• **Your assignment**: A single figure is expected: how many lines of the data that follows contain the word "pixels".

• **Study material**:
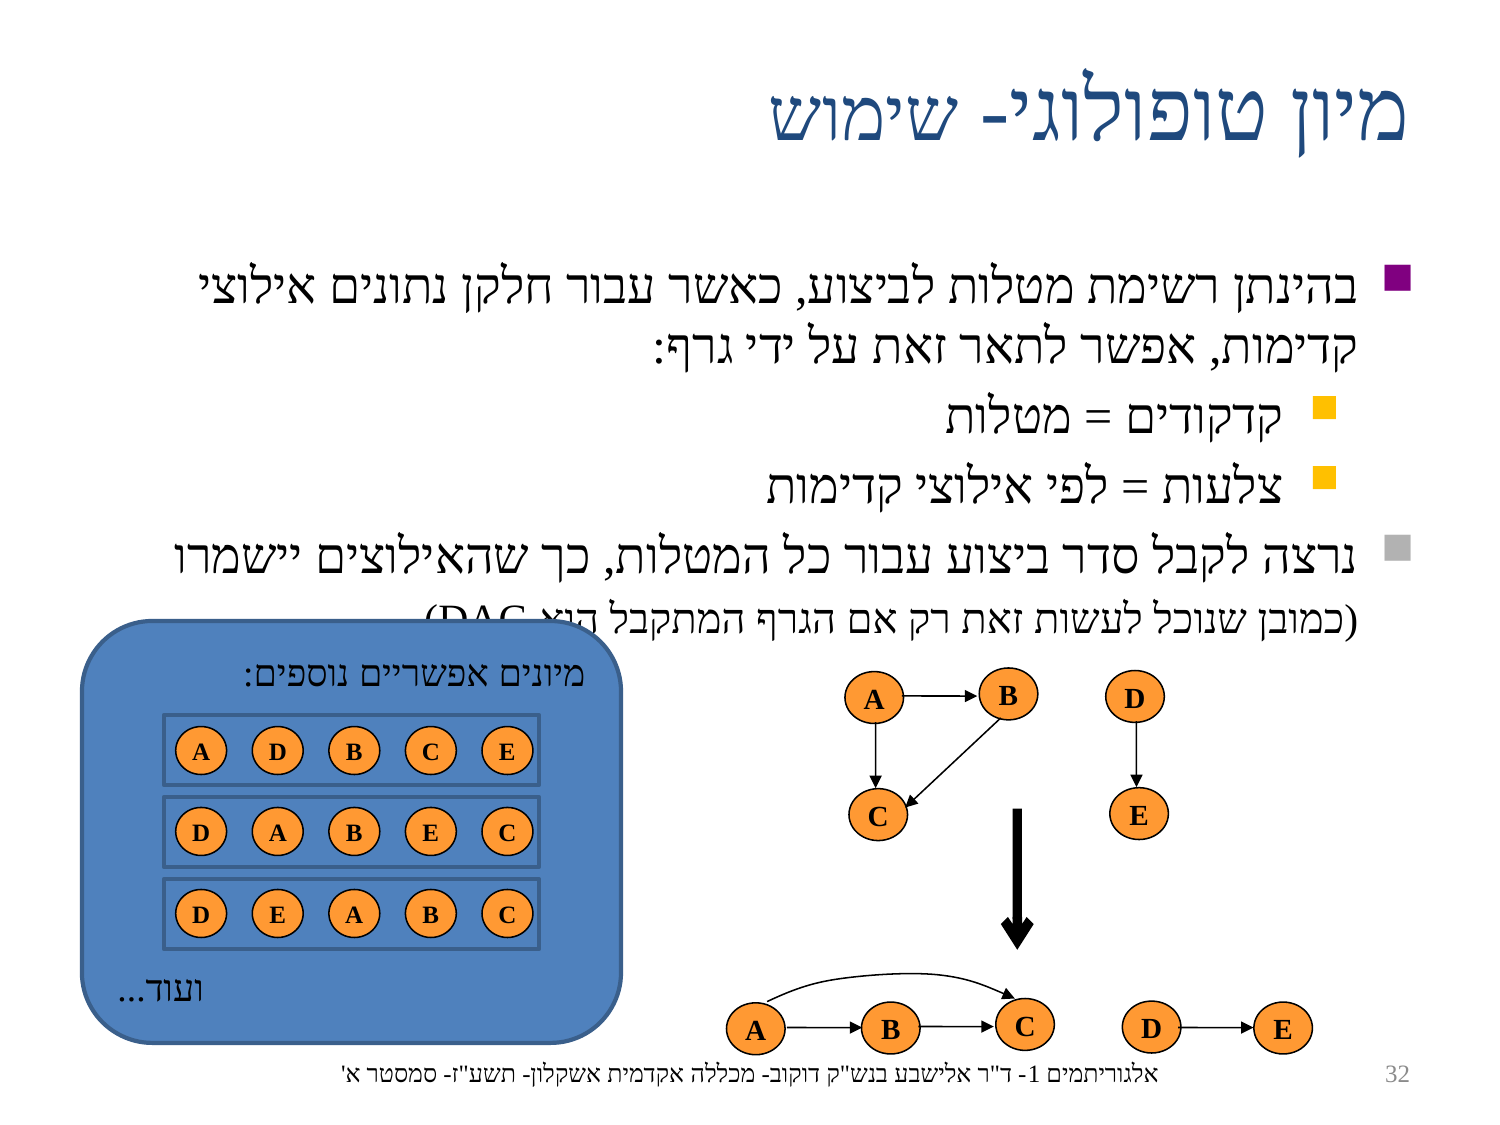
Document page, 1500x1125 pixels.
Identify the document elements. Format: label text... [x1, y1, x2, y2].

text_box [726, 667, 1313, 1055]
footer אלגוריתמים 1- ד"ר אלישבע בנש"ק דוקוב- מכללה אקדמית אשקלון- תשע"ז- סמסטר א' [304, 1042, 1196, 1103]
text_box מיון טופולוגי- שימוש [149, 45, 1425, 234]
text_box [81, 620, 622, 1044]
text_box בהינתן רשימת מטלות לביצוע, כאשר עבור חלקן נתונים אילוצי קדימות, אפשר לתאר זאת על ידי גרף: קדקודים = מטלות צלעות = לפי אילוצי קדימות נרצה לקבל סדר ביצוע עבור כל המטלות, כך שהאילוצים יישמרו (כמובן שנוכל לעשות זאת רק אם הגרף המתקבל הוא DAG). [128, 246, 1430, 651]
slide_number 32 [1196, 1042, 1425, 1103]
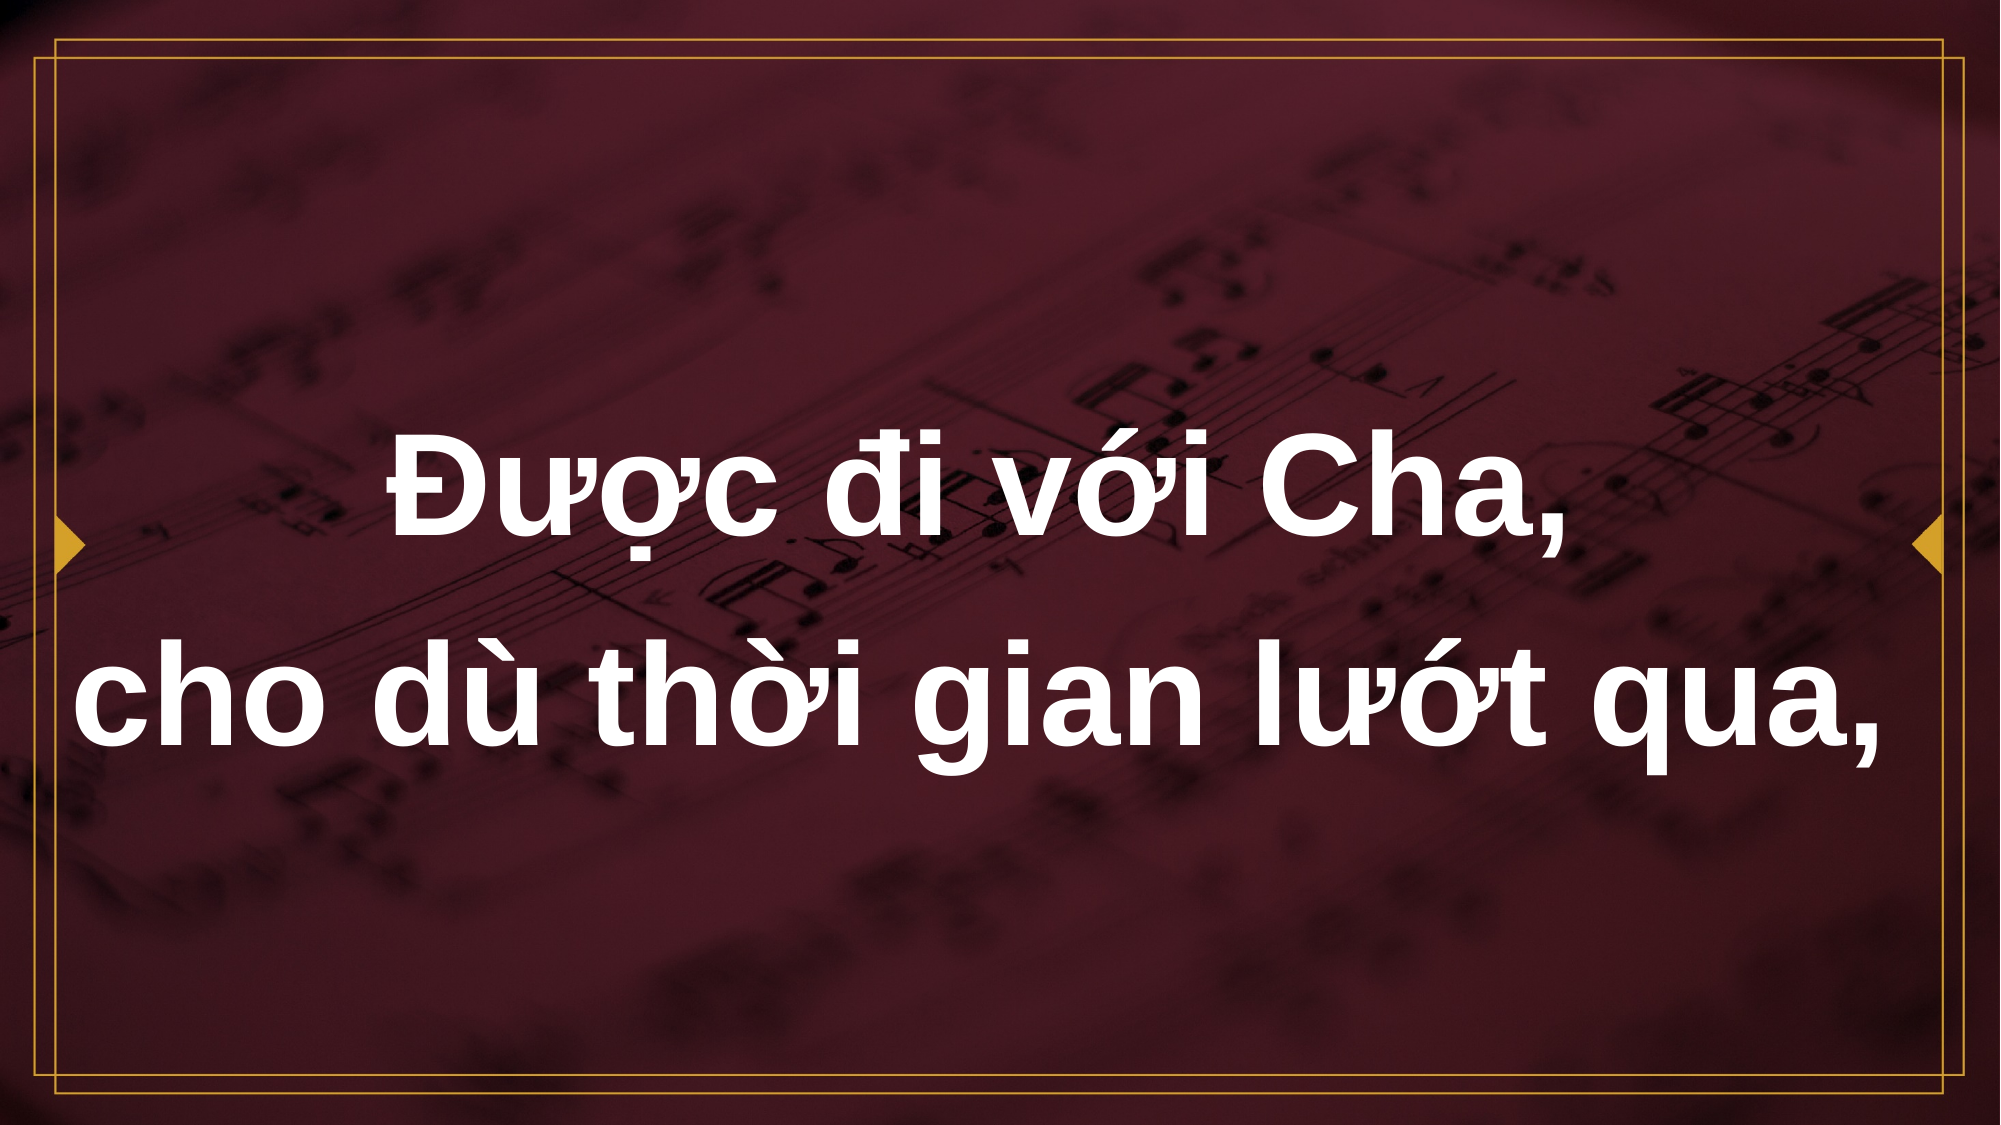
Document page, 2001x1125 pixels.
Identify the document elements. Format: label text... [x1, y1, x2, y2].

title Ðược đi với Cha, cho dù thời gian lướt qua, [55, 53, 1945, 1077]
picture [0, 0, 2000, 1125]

• **Result below**: 2